| SELECTION |
= = =

The technology industry has many unique risk exposures — from global supply chain disruption to business operational risks. Establish a firm platform for growth by identifying current industry trends and emerging risks. We can help you analyze trends in technology to help identify the best way to protect your business and its assets against a wide variety of risks.
Technology Insurance Products
◾Errors and Omissions Insurance
Errors and Omissions Insurance, also called E&O coverage, protects your small business against claims that your negligence or work you completed led to a financial loss. In other words, it protects you in case that an error or omission on your part leads to a measurable loss for one of your customers or clients. Today, an increasing number of insurance carriers offer E&O Insurance, and these policies can be customized to protect you against the specific risks you face in your business operations.
◾Certificates of Liability Insurance
A Certificate of Liability Insurance is a document that identifies the key features of an insurance policy, including start and expiration dates, terms of coverage, covered parties (including primary insured parties and those with "additional insured" status), and policy limits. These certificates are frequently used as evidence of insurance coverage in lieu of an entire insurance policy because they present crucial coverage information in a condensed format.

= = =

| LISTING |
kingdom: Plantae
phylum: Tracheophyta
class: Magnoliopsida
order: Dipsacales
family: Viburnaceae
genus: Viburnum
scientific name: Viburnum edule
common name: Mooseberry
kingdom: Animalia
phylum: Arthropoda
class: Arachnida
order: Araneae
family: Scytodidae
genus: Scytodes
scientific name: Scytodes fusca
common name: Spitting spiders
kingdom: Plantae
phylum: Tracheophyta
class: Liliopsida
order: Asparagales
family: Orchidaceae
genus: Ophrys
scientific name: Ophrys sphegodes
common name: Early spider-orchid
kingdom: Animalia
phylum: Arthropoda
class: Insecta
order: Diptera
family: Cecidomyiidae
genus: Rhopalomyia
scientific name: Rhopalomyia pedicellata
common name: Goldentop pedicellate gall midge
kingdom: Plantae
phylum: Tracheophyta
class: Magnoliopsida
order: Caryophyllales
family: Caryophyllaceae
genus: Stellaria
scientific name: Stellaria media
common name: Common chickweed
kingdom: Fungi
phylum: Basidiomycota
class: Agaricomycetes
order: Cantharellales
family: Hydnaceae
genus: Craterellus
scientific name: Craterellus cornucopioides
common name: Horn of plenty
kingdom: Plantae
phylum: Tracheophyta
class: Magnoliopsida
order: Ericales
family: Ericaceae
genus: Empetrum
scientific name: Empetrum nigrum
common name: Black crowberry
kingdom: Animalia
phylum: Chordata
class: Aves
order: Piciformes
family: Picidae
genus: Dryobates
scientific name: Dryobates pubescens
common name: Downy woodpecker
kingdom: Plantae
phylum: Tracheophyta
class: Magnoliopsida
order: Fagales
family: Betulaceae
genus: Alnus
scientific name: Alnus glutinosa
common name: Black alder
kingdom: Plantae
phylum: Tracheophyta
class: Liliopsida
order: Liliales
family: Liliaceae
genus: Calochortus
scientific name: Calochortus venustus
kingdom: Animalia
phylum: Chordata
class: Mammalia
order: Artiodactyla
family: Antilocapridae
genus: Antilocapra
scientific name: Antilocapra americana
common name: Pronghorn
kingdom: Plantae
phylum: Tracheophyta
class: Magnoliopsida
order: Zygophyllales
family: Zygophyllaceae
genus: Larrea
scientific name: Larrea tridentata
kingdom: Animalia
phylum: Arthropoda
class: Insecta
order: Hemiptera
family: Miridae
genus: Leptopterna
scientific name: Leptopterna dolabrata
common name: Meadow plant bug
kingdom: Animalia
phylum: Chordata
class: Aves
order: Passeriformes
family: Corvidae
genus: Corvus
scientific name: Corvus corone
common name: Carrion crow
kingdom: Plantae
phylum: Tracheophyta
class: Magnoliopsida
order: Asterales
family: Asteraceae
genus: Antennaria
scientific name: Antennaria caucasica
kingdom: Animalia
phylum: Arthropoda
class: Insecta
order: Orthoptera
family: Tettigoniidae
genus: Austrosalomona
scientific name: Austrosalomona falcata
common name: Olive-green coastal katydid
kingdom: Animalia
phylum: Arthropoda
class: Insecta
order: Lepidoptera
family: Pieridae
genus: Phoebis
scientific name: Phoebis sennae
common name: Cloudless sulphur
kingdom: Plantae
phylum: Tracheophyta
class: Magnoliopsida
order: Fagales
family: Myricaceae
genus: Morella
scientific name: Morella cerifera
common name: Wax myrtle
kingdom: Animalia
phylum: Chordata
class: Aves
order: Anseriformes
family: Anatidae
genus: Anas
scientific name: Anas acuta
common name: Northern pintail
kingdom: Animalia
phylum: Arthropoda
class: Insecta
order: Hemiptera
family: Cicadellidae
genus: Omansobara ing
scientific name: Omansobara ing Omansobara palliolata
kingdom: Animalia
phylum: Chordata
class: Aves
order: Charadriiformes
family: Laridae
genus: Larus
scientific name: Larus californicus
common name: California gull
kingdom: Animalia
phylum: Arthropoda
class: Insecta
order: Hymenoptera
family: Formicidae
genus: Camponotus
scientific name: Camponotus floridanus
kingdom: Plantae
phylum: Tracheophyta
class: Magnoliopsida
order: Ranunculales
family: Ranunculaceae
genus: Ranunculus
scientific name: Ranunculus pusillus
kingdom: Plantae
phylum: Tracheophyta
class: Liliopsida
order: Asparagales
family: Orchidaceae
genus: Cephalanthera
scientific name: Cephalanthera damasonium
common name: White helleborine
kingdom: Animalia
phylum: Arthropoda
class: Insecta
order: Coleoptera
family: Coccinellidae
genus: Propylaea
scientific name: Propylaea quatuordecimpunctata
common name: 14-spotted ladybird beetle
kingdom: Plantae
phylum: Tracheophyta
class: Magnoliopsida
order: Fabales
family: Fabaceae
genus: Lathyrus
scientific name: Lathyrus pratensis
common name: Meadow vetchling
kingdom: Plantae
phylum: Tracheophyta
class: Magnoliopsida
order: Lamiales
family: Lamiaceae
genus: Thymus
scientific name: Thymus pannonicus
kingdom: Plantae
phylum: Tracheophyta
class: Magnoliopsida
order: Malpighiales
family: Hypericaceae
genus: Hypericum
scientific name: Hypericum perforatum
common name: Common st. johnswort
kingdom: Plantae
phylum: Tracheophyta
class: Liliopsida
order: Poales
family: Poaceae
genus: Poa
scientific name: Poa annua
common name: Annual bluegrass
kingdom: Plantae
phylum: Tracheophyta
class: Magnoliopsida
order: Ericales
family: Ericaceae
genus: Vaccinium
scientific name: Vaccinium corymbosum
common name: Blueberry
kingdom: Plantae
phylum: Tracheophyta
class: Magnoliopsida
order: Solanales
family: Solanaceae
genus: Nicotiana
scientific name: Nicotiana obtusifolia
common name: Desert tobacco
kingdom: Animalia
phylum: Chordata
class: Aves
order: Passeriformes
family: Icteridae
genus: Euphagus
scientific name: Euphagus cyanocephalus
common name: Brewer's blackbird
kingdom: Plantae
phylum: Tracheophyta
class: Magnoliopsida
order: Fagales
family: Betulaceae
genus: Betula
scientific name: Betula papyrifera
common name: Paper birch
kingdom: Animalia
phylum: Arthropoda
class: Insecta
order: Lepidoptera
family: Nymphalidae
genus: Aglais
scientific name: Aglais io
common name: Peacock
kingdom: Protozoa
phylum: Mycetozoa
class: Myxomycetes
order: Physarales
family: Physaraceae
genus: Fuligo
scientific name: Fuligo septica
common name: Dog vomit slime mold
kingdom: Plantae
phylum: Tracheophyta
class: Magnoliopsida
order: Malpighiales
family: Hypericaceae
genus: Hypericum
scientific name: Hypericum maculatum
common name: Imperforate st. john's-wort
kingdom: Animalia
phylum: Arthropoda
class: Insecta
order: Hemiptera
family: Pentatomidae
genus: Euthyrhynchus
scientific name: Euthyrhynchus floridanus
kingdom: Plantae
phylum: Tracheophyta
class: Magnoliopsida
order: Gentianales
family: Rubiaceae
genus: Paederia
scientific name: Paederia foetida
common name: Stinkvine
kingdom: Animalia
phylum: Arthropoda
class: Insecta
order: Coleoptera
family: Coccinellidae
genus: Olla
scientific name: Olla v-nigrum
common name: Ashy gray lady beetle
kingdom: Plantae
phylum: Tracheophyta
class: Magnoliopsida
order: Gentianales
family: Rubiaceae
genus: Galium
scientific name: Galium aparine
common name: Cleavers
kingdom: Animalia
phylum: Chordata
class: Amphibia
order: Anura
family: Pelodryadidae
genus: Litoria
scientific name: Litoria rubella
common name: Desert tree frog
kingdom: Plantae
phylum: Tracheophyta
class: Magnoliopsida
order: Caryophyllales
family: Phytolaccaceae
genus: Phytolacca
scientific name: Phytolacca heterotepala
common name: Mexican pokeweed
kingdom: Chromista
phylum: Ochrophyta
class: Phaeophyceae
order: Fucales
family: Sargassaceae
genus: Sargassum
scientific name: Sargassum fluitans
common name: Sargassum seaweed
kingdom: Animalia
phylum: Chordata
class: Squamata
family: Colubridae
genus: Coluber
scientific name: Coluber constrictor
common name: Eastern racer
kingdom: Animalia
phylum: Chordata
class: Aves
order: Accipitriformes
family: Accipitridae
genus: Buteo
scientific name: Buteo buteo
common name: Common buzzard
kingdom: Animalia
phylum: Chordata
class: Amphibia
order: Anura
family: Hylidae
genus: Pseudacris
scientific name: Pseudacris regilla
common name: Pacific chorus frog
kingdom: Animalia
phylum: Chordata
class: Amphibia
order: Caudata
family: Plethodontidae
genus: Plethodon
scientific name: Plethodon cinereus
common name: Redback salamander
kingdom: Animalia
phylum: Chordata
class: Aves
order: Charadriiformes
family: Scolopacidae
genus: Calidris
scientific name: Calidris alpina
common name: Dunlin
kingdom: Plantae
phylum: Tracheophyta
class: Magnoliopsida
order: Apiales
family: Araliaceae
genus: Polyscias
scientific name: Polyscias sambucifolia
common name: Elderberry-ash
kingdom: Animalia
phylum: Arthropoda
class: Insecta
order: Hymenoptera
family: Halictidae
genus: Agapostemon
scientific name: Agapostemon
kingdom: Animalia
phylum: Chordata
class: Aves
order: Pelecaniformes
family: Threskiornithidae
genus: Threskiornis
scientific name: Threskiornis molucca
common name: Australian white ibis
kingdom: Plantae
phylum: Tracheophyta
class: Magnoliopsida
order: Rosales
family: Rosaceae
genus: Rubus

= = =

How would the technology insurance text above go on? Continue it from its last sentence.

◾Commercial General Liability Insurance
Commercial General Liability (CGL) is probably the most common business liability coverage. General Liability coverage responds to claims of bodily injury (someone comes into your office and slips and falls, or you go to a client's location and physically injure someone) and claims of property damage (you knock a vase off a desk during a client meeting). These policies typically also respond to claims of personal injury (including slander or libel), and advertising injury. General Liability can usually be purchased alone or in a package with Property coverage, Hired and Non-owned Auto Liability, and Umbrella or Excess Liability.
◾Professional Liability Insurance
Professional Liability can include basic technology errors and omissions coverage or can be broadened to cover claims of software copyright infringement or even cyber liability. Professional Liability coverage is available from more insurance companies than ever and it is possible to customize a policy to address your specific risks. Essentially, these polices protect you if a client alleges that your company's professional negligence caused them to suffer a financial loss.
◾Cyber Liability / Data Breach Insurance
Often purchased as part of a Technology Professional Liability policy, Cyber Liability coverage is designed to protect IT businesses against liability and expenses arising from the theft or loss of data, as well as liability and expenses arising from a breach of data security or privacy, particularly when you are hosting client information. While your clients should carry their own Cyber Liability Insurance for the data and personally identifiable or confidential information stored on their servers, IT firms are wise to protect themselves with their own third-party coverage as well..
◾Fidelity or Commercial Dishonesty Bond (AKA Employee Dishonesty)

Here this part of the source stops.